*** Opening of Selected text ***

Three years and several sweeping reforms later, Wright says Katy’s once-maligned infrastructure now adequately services some 48,000 students and 4,000 full- and part-time instructors–all with an approval rating that reportedly tops 90 percent of school district employees.

In an interview with eSchool News, the pioneers behind the district’s high-tech turnaround talked about what it took to transform Katy from a limited technology district into a massive, enterprise-level infrastructure.

This is their story.

Culture shock

Before he arrived in Katy, Wright said, the district’s IT department was in disarray, organized under a hierarchy that made it difficult to discern between the educators who specialized in leveraging technology in the classroom and the professional technologists whose primary job was to maintain the network and ensure the systems were up and running.

The end result was that educators in the IT department were trying to perform duties for which they were not properly trained–functions Wright says should have been left to the discretion of professional technologists.

It was a problem without an easy fix, and Wright and his colleague, Lenny Schad, the district’s deputy superintendent of information and technology services, realized it full well.

Their plan was to separate the district’s existing IT department into two divisions: one for professional technologists whose job would be to upgrade and maintain the systems infrastructure, and another for curriculum specialists who would concentrate on leveraging technology in the classroom.

Because neither Wright nor Schad had any previous education experience, Wright didn’t want the work they were doing in IT to interfere with the work of the curriculum department. To ensure that IT technicians were under separate management, the group decided to move the district’s educational technologists out of the IT department and under the umbrella of curriculum and instruction.

“Our goal was to create a sort of service organization within the larger district,” explained Wright. Within this organization, IT administrators would work independently from educators and ed-tech professionals to build out the network on the back end, making structural modifications to improve capacity and bolster overall functionality.

During the transition, they also added the position of deputy superintendent for information and technology services–a change that gave Schad a direct line to the superintendent’s office.

By creating a cabinet-level position for the district’s top IT administrator, Schad said, Katy was able to eliminate much of the red tape that previously had been a roadblock to back-end technology improvements.

“One of the smartest things that Katy [leaders] did when they started this transition was they went out and got somebody at the CIO level from business and put [this person] at the cabinet level,” he explained. “We needed to be able to hear what they were saying in order to help them.”

Internal shake-ups

As with any major organizational shake-up, district administrators acknowledge it was rough going–at least at first.

“It was difficult the first year, because there was no educational technology department,” said Loreen Bailey, the district’s instructional officer for educational technology.

*** Close of Selected text ***
*** Opening of Listed records ***

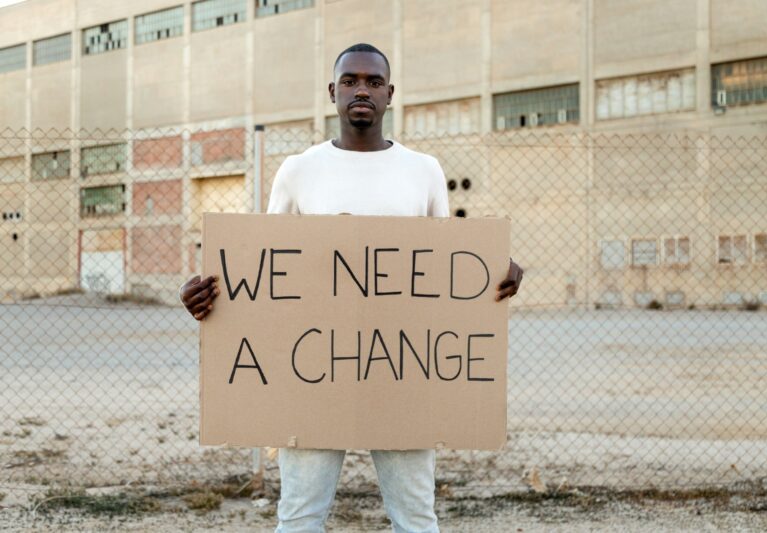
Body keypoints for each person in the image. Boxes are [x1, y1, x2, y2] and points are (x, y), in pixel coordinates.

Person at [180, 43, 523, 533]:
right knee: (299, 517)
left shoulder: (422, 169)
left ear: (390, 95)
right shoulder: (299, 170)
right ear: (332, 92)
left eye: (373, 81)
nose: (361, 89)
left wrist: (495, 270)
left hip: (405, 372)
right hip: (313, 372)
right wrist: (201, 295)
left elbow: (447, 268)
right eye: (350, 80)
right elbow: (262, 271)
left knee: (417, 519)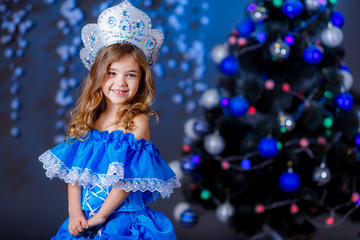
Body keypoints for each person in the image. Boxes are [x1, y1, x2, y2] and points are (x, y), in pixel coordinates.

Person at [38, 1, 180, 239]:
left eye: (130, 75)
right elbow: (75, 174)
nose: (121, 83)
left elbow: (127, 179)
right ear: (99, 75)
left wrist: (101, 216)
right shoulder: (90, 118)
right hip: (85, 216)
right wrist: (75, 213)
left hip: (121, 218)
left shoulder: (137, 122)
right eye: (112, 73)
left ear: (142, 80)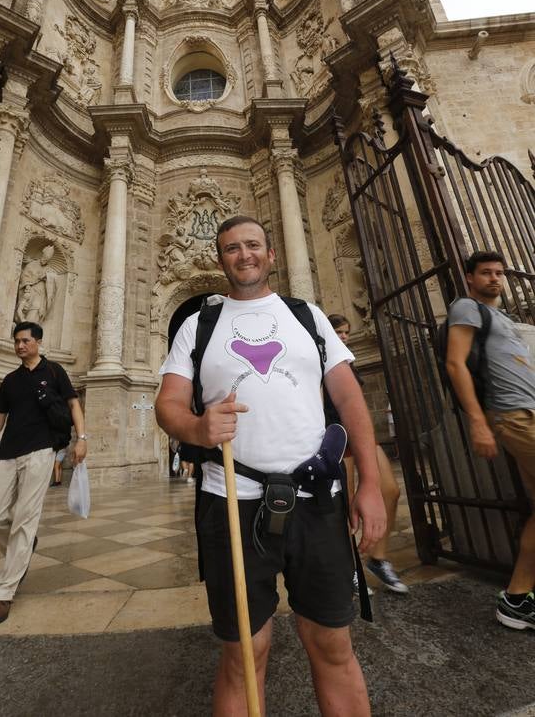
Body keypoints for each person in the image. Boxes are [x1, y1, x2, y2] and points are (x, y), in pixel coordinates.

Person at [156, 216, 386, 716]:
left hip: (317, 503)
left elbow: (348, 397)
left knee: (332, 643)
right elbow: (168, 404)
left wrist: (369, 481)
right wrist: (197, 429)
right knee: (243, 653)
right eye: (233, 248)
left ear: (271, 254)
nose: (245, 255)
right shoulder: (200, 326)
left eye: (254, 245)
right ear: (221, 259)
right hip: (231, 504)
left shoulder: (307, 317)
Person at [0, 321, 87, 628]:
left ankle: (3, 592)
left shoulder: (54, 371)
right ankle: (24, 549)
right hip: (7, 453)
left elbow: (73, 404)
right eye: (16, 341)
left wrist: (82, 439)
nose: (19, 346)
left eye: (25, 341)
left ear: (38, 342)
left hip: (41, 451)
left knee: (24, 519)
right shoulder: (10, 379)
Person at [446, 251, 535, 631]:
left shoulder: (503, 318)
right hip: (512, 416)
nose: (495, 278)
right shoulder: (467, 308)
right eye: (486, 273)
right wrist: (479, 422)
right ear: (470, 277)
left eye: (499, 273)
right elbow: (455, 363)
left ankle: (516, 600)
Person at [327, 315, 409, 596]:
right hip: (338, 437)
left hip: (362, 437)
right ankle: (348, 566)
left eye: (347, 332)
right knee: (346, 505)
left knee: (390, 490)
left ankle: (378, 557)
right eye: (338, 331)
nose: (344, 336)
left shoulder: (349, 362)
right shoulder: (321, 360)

*** Close of Listed records ***

In the article on the Katy school district's technology overhaul, who is the district's instructional officer for educational technology?

Loreen Bailey